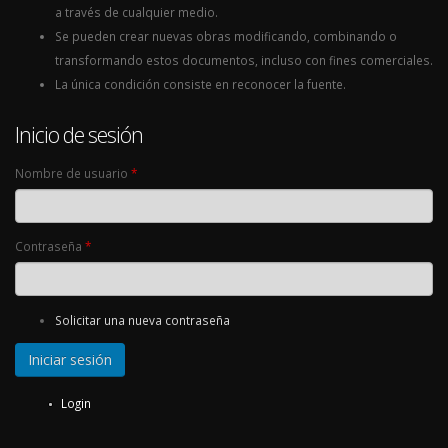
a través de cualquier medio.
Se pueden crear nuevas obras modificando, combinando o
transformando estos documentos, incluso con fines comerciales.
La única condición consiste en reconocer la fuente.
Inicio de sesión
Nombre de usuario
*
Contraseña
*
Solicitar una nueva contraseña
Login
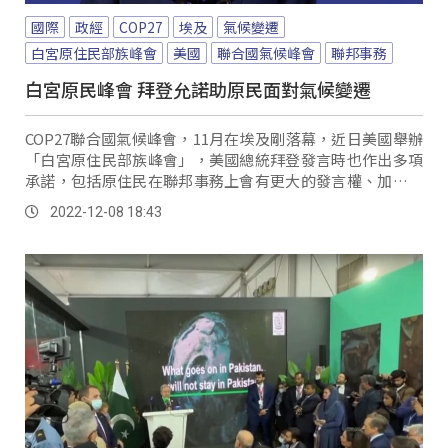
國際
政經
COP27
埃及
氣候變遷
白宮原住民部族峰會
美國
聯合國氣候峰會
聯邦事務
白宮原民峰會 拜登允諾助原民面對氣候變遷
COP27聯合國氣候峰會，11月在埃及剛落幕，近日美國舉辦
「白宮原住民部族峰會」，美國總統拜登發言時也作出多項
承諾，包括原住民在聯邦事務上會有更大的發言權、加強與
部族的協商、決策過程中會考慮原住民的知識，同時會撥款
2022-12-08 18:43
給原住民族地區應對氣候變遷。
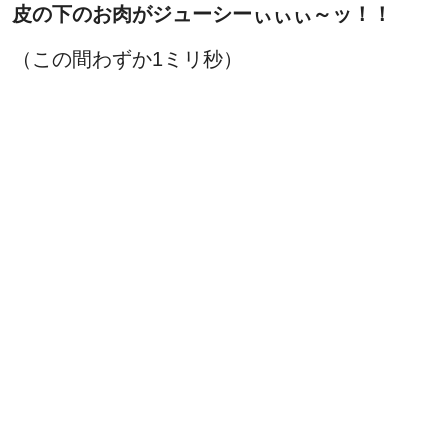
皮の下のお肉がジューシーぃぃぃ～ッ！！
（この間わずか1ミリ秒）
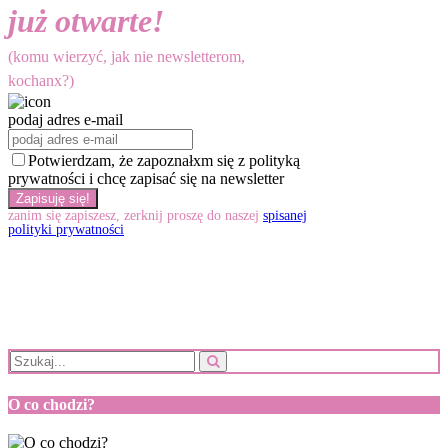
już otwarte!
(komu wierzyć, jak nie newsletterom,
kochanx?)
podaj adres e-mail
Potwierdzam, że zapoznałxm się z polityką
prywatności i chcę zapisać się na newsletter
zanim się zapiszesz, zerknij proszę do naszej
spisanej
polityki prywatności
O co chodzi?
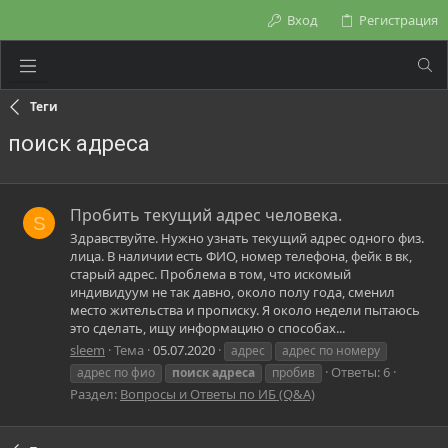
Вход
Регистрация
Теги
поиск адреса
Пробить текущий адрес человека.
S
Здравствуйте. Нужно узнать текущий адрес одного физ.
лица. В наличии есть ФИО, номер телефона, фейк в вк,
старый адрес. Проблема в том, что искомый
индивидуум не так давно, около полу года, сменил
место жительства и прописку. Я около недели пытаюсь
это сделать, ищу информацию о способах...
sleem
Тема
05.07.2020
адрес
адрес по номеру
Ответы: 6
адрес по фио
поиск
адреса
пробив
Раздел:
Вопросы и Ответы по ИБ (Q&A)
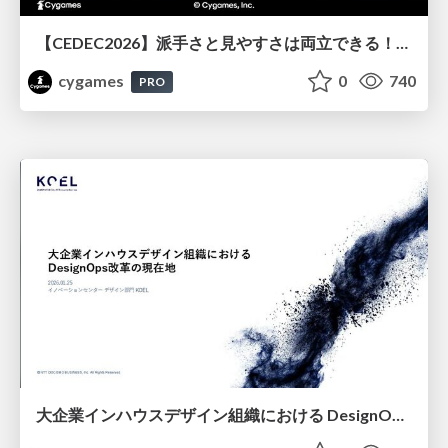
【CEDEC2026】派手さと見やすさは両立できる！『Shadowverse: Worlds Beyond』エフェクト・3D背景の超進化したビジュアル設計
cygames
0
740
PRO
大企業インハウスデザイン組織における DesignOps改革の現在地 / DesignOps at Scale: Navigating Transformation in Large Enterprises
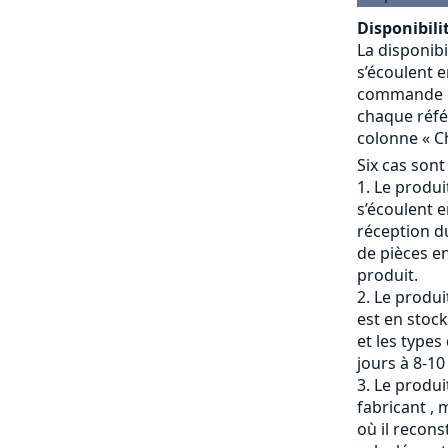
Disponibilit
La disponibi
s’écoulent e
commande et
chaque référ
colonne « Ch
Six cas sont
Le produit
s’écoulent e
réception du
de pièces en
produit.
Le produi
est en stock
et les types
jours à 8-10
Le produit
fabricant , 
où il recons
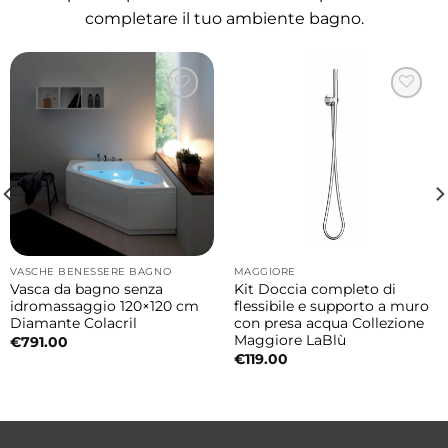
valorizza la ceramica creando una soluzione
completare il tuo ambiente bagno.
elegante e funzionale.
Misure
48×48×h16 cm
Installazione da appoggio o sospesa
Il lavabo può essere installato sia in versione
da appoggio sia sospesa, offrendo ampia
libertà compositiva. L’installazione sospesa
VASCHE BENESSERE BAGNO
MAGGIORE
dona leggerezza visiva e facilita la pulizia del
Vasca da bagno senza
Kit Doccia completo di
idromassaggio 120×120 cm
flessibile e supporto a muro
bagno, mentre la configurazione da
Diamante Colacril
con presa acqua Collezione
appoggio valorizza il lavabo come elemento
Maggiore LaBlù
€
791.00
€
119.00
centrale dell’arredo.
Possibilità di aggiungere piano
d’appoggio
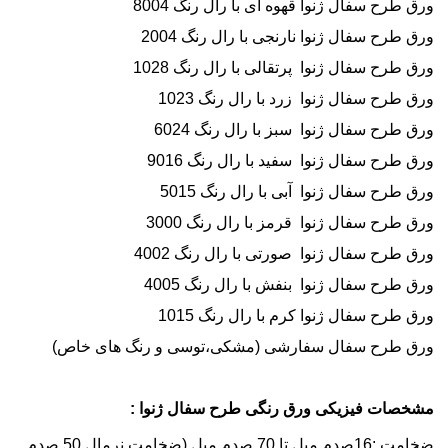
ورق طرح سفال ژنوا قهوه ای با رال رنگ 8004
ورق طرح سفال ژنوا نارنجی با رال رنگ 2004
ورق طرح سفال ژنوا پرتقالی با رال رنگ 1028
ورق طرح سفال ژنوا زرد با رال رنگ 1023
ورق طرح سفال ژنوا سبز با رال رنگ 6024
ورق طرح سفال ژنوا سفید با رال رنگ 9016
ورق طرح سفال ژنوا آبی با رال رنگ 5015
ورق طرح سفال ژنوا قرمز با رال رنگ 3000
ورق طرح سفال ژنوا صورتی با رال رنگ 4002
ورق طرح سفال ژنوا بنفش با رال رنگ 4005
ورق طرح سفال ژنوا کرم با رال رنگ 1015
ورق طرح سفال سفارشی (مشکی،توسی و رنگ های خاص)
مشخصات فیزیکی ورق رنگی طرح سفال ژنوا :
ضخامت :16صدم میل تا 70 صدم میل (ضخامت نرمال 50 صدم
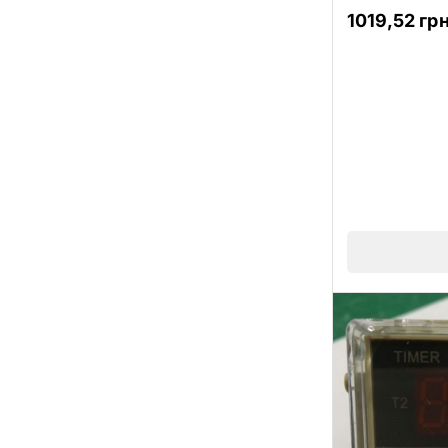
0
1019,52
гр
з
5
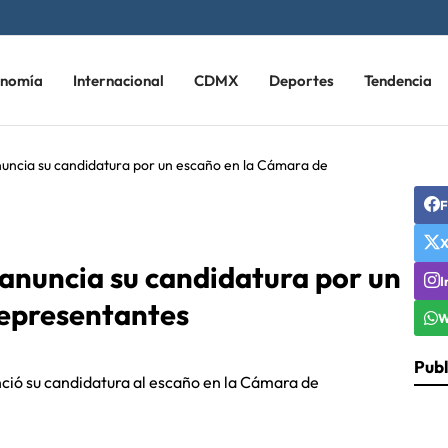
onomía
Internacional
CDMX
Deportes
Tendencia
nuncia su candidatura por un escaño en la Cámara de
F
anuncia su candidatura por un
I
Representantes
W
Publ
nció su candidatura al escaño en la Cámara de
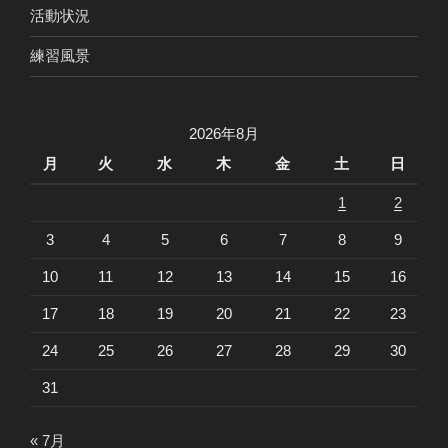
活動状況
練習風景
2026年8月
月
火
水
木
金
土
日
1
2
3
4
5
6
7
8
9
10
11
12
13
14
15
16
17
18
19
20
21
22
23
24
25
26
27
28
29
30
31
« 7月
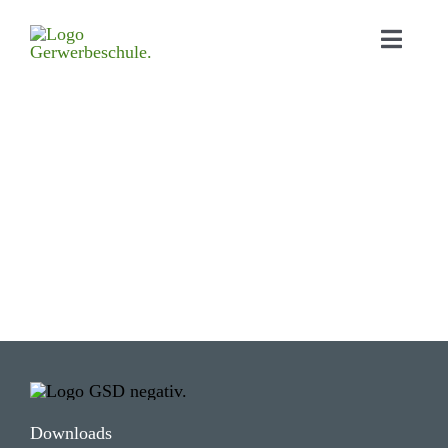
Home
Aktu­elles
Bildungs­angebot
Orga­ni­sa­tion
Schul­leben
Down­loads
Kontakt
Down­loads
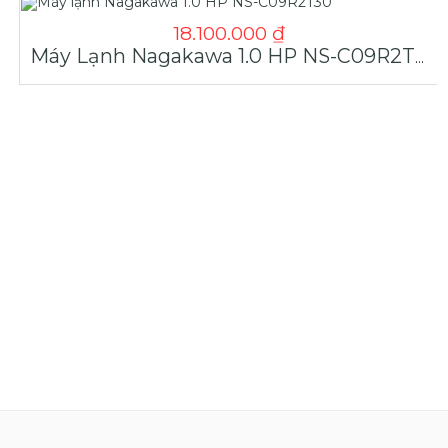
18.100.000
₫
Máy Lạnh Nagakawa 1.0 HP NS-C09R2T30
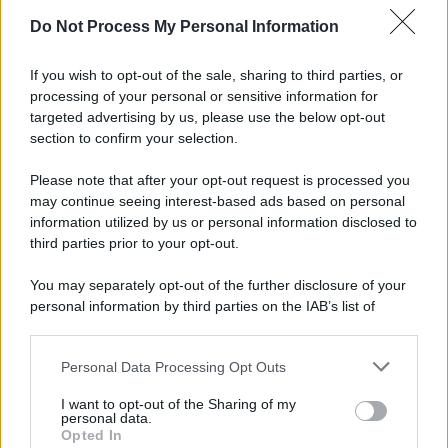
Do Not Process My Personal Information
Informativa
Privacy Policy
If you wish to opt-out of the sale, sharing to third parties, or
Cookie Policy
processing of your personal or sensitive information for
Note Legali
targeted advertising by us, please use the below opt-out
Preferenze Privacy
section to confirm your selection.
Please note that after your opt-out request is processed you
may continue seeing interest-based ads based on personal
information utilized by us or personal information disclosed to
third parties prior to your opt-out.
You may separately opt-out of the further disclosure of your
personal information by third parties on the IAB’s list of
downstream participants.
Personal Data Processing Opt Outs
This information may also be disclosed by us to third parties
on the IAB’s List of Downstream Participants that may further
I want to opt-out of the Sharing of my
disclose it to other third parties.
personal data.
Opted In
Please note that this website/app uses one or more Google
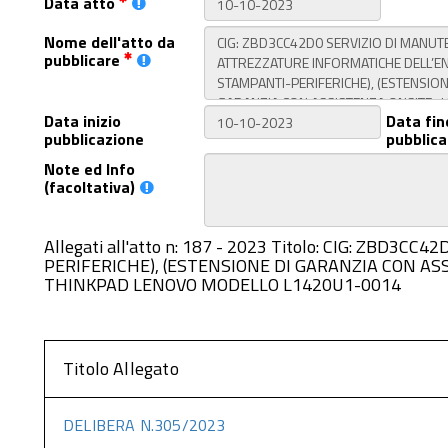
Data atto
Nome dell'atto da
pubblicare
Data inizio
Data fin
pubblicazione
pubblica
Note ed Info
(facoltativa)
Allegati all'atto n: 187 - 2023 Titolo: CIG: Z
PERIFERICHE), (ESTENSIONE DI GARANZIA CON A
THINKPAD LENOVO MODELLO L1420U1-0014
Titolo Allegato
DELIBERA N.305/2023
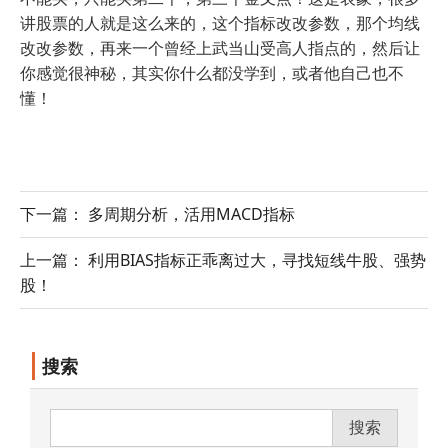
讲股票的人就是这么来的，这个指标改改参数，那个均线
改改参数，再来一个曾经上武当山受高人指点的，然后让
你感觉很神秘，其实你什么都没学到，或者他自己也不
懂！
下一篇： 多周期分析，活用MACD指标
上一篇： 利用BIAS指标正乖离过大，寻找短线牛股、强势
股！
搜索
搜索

◆ What is being asked
Can you reproduce the text of every record above, word for word and line for line, leaving out the pictures?

◆ Written response
a través de cualquier medio.
Se pueden crear nuevas obras modificando, combinando o
transformando estos documentos, incluso con fines comerciales.
La única condición consiste en reconocer la fuente.
Inicio de sesión
Nombre de usuario
*
Contraseña
*
Solicitar una nueva contraseña
Login
國際
政經
COP27
埃及
氣候變遷
白宮原住民部族峰會
美國
聯合國氣候峰會
聯邦事務
白宮原民峰會 拜登允諾助原民面對氣候變遷
COP27聯合國氣候峰會，11月在埃及剛落幕，近日美國舉辦
「白宮原住民部族峰會」，美國總統拜登發言時也作出多項
承諾，包括原住民在聯邦事務上會有更大的發言權、加強與
部族的協商、決策過程中會考慮原住民的知識，同時會撥款
2022-12-08 18:43
給原住民族地區應對氣候變遷。
皮の下のお肉がジューシーぃぃぃ～ッ！！
（この間わずか1ミリ秒）
już otwarte!
(komu wierzyć, jak nie newsletterom,
kochanx?)
podaj adres e-mail
Potwierdzam, że zapoznałxm się z polityką
prywatności i chcę zapisać się na newsletter
zanim się zapiszesz, zerknij proszę do naszej
spisanej
polityki prywatności
O co chodzi?
Вход
Регистрация
Теги
поиск адреса
Пробить текущий адрес человека.
S
Здравствуйте. Нужно узнать текущий адрес одного физ.
лица. В наличии есть ФИО, номер телефона, фейк в вк,
старый адрес. Проблема в том, что искомый
индивидуум не так давно, около полу года, сменил
место жительства и прописку. Я около недели пытаюсь
это сделать, ищу информацию о способах...
sleem
Тема
05.07.2020
адрес
адрес по номеру
Ответы: 6
адрес по фио
поиск
адреса
пробив
Раздел:
Вопросы и Ответы по ИБ (Q&A)
【CEDEC2026】派手さと見やすさは両立できる！『Shadowverse: Worlds Beyond』エフェクト・3D背景の超進化したビジュアル設計
cygames
0
740
PRO
大企業インハウスデザイン組織における DesignOps改革の現在地 / DesignOps at Scale: Navigating Transformation in Large Enterprises
Disponibilit
La disponibi
s’écoulent e
commande et
chaque référ
colonne « Ch
Six cas sont
Le produit
s’écoulent e
réception du
de pièces en
produit.
Le produi
est en stock
et les types
jours à 8-10
Le produit
fabricant , 
où il recons
valorizza la ceramica creando una soluzione
completare il tuo ambiente bagno.
elegante e funzionale.
Misure
48×48×h16 cm
Installazione da appoggio o sospesa
Il lavabo può essere installato sia in versione
da appoggio sia sospesa, offrendo ampia
libertà compositiva. L’installazione sospesa
VASCHE BENESSERE BAGNO
MAGGIORE
dona leggerezza visiva e facilita la pulizia del
Vasca da bagno senza
Kit Doccia completo di
idromassaggio 120×120 cm
flessibile e supporto a muro
bagno, mentre la configurazione da
Diamante Colacril
con presa acqua Collezione
appoggio valorizza il lavabo come elemento
Maggiore LaBlù
€
791.00
€
119.00
centrale dell’arredo.
Possibilità di aggiungere piano
d’appoggio
ورق طرح سفال ژنوا قهوه ای با رال رنگ 8004
ورق طرح سفال ژنوا نارنجی با رال رنگ 2004
ورق طرح سفال ژنوا پرتقالی با رال رنگ 1028
ورق طرح سفال ژنوا زرد با رال رنگ 1023
ورق طرح سفال ژنوا سبز با رال رنگ 6024
ورق طرح سفال ژنوا سفید با رال رنگ 9016
ورق طرح سفال ژنوا آبی با رال رنگ 5015
ورق طرح سفال ژنوا قرمز با رال رنگ 3000
ورق طرح سفال ژنوا صورتی با رال رنگ 4002
ورق طرح سفال ژنوا بنفش با رال رنگ 4005
ورق طرح سفال ژنوا کرم با رال رنگ 1015
ورق طرح سفال سفارشی (مشکی،توسی و رنگ های خاص)
مشخصات فیزیکی ورق رنگی طرح سفال ژنوا :
ضخامت :16صدم میل تا 70 صدم میل (ضخامت نرمال 50 صدم
0
1019,52
гр
з
5
onomía
Internacional
CDMX
Deportes
Tendencia
nuncia su candidatura por un escaño en la Cámara de
F
anuncia su candidatura por un
I
Representantes
W
Publ
nció su candidatura al escaño en la Cámara de
活動状況
練習風景
2026年8月
月
火
水
木
金
土
日
1
2
3
4
5
6
7
8
9
10
11
12
13
14
15
16
17
18
19
20
21
22
23
24
25
26
27
28
29
30
31
« 7月
Home
Aktu­elles
Bildungs­angebot
Orga­ni­sa­tion
Schul­leben
Down­loads
Kontakt
Down­loads
18.100.000
₫
Máy Lạnh Nagakawa 1.0 HP NS-C09R2T30
Do Not Process My Personal Information
Informativa
Privacy Policy
If you wish to opt-out of the sale, sharing to third parties, or
Cookie Policy
processing of your personal or sensitive information for
Note Legali
targeted advertising by us, please use the below opt-out
Preferenze Privacy
section to confirm your selection.
Please note that after your opt-out request is processed you
may continue seeing interest-based ads based on personal
information utilized by us or personal information disclosed to
third parties prior to your opt-out.
You may separately opt-out of the further disclosure of your
personal information by third parties on the IAB’s list of
downstream participants.
Personal Data Processing Opt Outs
This information may also be disclosed by us to third parties
on the IAB’s List of Downstream Participants that may further
I want to opt-out of the Sharing of my
disclose it to other third parties.
personal data.
Opted In
Please note that this website/app uses one or more Google
Data atto
Nome dell'atto da
pubblicare
Data inizio
Data fin
pubblicazione
pubblica
Note ed Info
(facoltativa)
Allegati all'atto n: 187 - 2023 Titolo: CIG: Z
PERIFERICHE), (ESTENSIONE DI GARANZIA CON A
THINKPAD LENOVO MODELLO L1420U1-0014
Titolo Allegato
DELIBERA N.305/2023
讲股票的人就是这么来的，这个指标改改参数，那个均线
改改参数，再来一个曾经上武当山受高人指点的，然后让
你感觉很神秘，其实你什么都没学到，或者他自己也不
懂！
下一篇： 多周期分析，活用MACD指标
上一篇： 利用BIAS指标正乖离过大，寻找短线牛股、强势
股！
搜索
搜索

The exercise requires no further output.